How the bool operator of std::shared_ptr is trrigered in the expression(i.e. `bool is_empty = shared_ptr1 && shared_ptr2;` )?

Question

Gaven that cur_front_res and cur_back_res are both shared_ptr, how the bool operator of std::shared_ptr is trigered in the expression(i.e. bool is_empty = cur_front_res && cur_back_res; )?

Just because && always cause built-in conversion if the operands(i.e. before && and after &&) is not an bool type?

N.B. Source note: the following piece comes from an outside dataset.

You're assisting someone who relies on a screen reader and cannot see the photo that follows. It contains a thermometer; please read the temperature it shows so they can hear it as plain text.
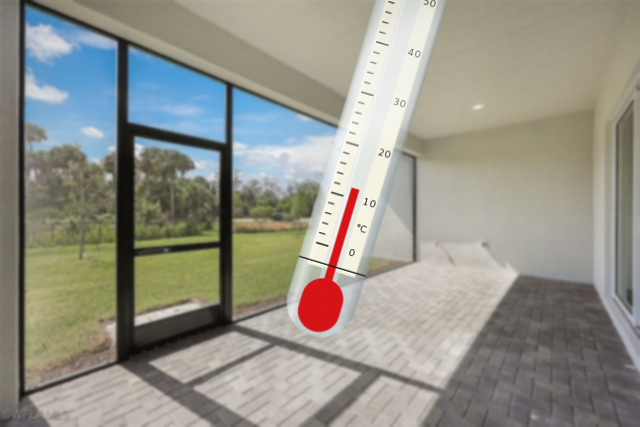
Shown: 12 °C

The code snippet below works indeed.

#include <iostream>
#include <memory>

int main() {
    std::shared_ptr<int> cur_front_res; // Empty shared_ptr
    std::shared_ptr<int> cur_back_res(new int(42)); // Shared_ptr pointing to an int

    bool is_empty = cur_front_res && cur_back_res;

    if (is_empty) {
        std::cout << "Both cur_front_res and cur_back_res are not empty" << std::endl;
    } else {
        std::cout << "Either cur_front_res or cur_back_res is empty" << std::endl;
    }

    return 0;
}

Answer 1

Just because && always cause built-in conversion if the operands(i.e. before && and after &&) is not an bool type?

Basically yes.

But the bool conversion is somewhat special: even though operator bools are usually explicit (including the one for shared_ptr), there are a few cases where it can be called implicitly ("contextual bool conversion"). Among other things, those include operands of boolean operators, if/while/for conditions, etc.